Provided material START
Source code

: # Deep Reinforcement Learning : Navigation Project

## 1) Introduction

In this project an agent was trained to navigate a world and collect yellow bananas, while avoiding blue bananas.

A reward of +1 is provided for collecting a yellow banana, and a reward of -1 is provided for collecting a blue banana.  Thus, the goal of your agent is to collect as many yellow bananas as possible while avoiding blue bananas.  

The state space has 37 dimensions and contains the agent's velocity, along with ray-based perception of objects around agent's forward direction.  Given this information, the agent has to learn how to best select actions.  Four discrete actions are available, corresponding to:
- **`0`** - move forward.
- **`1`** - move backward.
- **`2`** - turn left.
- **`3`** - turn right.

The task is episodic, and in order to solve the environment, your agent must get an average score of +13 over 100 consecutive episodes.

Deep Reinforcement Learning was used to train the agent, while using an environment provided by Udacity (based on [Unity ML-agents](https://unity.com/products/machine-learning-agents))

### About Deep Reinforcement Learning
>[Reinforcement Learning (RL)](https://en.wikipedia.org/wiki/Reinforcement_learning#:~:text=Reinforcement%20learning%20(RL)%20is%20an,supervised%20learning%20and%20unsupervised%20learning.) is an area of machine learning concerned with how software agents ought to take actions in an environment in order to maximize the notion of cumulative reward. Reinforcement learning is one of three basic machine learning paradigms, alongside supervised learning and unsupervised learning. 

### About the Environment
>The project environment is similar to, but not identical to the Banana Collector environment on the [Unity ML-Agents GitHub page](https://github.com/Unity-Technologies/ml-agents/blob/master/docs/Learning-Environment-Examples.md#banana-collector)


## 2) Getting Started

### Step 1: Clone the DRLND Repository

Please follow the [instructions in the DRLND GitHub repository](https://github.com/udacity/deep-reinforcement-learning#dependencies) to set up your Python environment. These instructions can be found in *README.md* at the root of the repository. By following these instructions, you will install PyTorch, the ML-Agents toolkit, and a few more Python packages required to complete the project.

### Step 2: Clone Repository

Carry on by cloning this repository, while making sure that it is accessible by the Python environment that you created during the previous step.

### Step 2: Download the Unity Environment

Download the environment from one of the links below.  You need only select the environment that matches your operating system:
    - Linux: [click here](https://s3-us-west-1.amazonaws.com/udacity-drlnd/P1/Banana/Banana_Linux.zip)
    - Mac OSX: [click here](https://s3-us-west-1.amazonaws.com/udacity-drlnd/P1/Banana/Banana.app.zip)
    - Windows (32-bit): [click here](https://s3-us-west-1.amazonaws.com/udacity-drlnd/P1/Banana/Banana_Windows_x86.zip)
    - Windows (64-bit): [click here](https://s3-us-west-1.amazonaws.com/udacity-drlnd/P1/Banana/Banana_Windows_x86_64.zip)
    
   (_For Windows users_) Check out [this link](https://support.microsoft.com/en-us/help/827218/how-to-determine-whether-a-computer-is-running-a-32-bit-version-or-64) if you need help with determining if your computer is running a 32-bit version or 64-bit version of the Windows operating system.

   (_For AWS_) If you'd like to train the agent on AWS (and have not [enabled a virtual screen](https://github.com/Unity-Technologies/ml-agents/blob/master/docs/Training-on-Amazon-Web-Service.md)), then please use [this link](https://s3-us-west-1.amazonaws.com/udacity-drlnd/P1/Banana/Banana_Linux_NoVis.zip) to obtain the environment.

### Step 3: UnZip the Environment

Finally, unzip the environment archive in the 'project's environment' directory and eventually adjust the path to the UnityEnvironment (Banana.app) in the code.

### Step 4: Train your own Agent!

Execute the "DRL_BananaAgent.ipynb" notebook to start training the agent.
Provided material END
Exercise prompt:
Can you copy every one of the rows above word for word, without changing a single character?

Exercise solution:
Source code

: # Deep Reinforcement Learning : Navigation Project

## 1) Introduction

In this project an agent was trained to navigate a world and collect yellow bananas, while avoiding blue bananas.

A reward of +1 is provided for collecting a yellow banana, and a reward of -1 is provided for collecting a blue banana.  Thus, the goal of your agent is to collect as many yellow bananas as possible while avoiding blue bananas.  

The state space has 37 dimensions and contains the agent's velocity, along with ray-based perception of objects around agent's forward direction.  Given this information, the agent has to learn how to best select actions.  Four discrete actions are available, corresponding to:
- **`0`** - move forward.
- **`1`** - move backward.
- **`2`** - turn left.
- **`3`** - turn right.

The task is episodic, and in order to solve the environment, your agent must get an average score of +13 over 100 consecutive episodes.

Deep Reinforcement Learning was used to train the agent, while using an environment provided by Udacity (based on [Unity ML-agents](https://unity.com/products/machine-learning-agents))

### About Deep Reinforcement Learning
>[Reinforcement Learning (RL)](https://en.wikipedia.org/wiki/Reinforcement_learning#:~:text=Reinforcement%20learning%20(RL)%20is%20an,supervised%20learning%20and%20unsupervised%20learning.) is an area of machine learning concerned with how software agents ought to take actions in an environment in order to maximize the notion of cumulative reward. Reinforcement learning is one of three basic machine learning paradigms, alongside supervised learning and unsupervised learning. 

### About the Environment
>The project environment is similar to, but not identical to the Banana Collector environment on the [Unity ML-Agents GitHub page](https://github.com/Unity-Technologies/ml-agents/blob/master/docs/Learning-Environment-Examples.md#banana-collector)


## 2) Getting Started

### Step 1: Clone the DRLND Repository

Please follow the [instructions in the DRLND GitHub repository](https://github.com/udacity/deep-reinforcement-learning#dependencies) to set up your Python environment. These instructions can be found in *README.md* at the root of the repository. By following these instructions, you will install PyTorch, the ML-Agents toolkit, and a few more Python packages required to complete the project.

### Step 2: Clone Repository

Carry on by cloning this repository, while making sure that it is accessible by the Python environment that you created during the previous step.

### Step 2: Download the Unity Environment

Download the environment from one of the links below.  You need only select the environment that matches your operating system:
    - Linux: [click here](https://s3-us-west-1.amazonaws.com/udacity-drlnd/P1/Banana/Banana_Linux.zip)
    - Mac OSX: [click here](https://s3-us-west-1.amazonaws.com/udacity-drlnd/P1/Banana/Banana.app.zip)
    - Windows (32-bit): [click here](https://s3-us-west-1.amazonaws.com/udacity-drlnd/P1/Banana/Banana_Windows_x86.zip)
    - Windows (64-bit): [click here](https://s3-us-west-1.amazonaws.com/udacity-drlnd/P1/Banana/Banana_Windows_x86_64.zip)
    
   (_For Windows users_) Check out [this link](https://support.microsoft.com/en-us/help/827218/how-to-determine-whether-a-computer-is-running-a-32-bit-version-or-64) if you need help with determining if your computer is running a 32-bit version or 64-bit version of the Windows operating system.

   (_For AWS_) If you'd like to train the agent on AWS (and have not [enabled a virtual screen](https://github.com/Unity-Technologies/ml-agents/blob/master/docs/Training-on-Amazon-Web-Service.md)), then please use [this link](https://s3-us-west-1.amazonaws.com/udacity-drlnd/P1/Banana/Banana_Linux_NoVis.zip) to obtain the environment.

### Step 3: UnZip the Environment

Finally, unzip the environment archive in the 'project's environment' directory and eventually adjust the path to the UnityEnvironment (Banana.app) in the code.

### Step 4: Train your own Agent!

Execute the "DRL_BananaAgent.ipynb" notebook to start training the agent.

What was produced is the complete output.